Jones is working with the school district for three weeks. Sallee said he will spend another week at the high school before working with the middle and elementary schools.

He’s spending more time at the high school because there’s more room to work with in the sodium and calorie requirements, he said.

“He can actually make a little bit more of a difference (in the high school),” Sallee said.

Jones’ first week was spent getting acclimated to the new kitchen and familiarizing himself with the nutritional requirements.

Jones said the hardest part of working with the guidelines is not being able to use salt. His go-to substitutes are garlic powder and onion powder.

On Monday, he was cutting Brussels sprouts in preparation for Wednesday’s lunch. He was planning a homemade meatloaf to go with the Brussels sprouts, which were seasoned with olive oil, garlic powder and onion powder. They then were roasted with carrots. Jones also made a peach barbecue sauce to go on the meatloaf.

One of his goals is to bring fresh vegetables back to school. He’s working with farmers through KDA’s Farm to School program to get fresh ingredients.

Heather Young, the high school’s cafeteria manager, said the Farm to School pro­gram is something they’ve been offered but never used.

Through Chefs in Schools, KDA is hoping to help schools use more local foods on the menus, according to a news release.
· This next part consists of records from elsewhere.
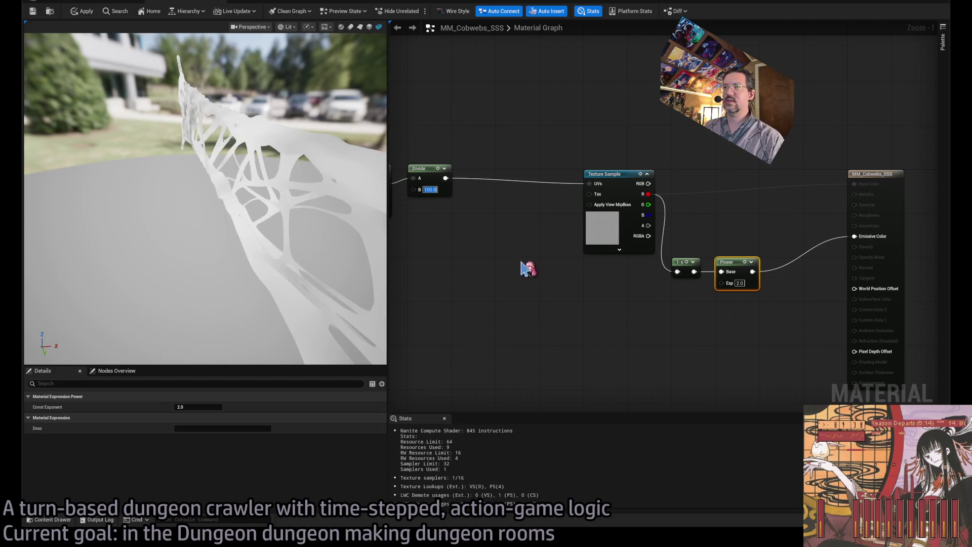
mouse_move(353, 287)
mouse_down()
mouse_move(226, 221)
mouse_move(203, 221)
mouse_move(343, 176)
mouse_up()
Jenny Constant, a cafeteria worker at the high school, has enjoyed having Jones in the kitchen.

“He has his own knives for one thing,” she said. “He’s really knowledgeable about what he’s doing.”

Constant raved about the salad Jones made for the kitchen crew. He even made his own croutons for the salad.

In her six years at the school, she can’t remember the school ever serving meatloaf at lunch.

Young said because the program is backed by the USDA, Jones has the freedom to do things they haven’t previously done such as trying new vegetables or spices.

She said they use vegetables on a daily basis. Ordering new fruits and vegetables is a gamble, though. Young said she once ordered plums, but the students didn’t know what they were.

Young said they’ve wanted to try new things that they as parents know how to do, but time also is a factor. Each day, they have to make three lunches in under two hours, and keep it cooked, hot and on the line.

“It’s hard for one of our people to have that extra prep time,” she said.

Moving forward, she said the staff might work to integrate more time for food preparation into the schedule.

The cafeteria also is competing with outside food and what they can bring from home, Young said.

“You need food choices that speak to them on their level,” she said.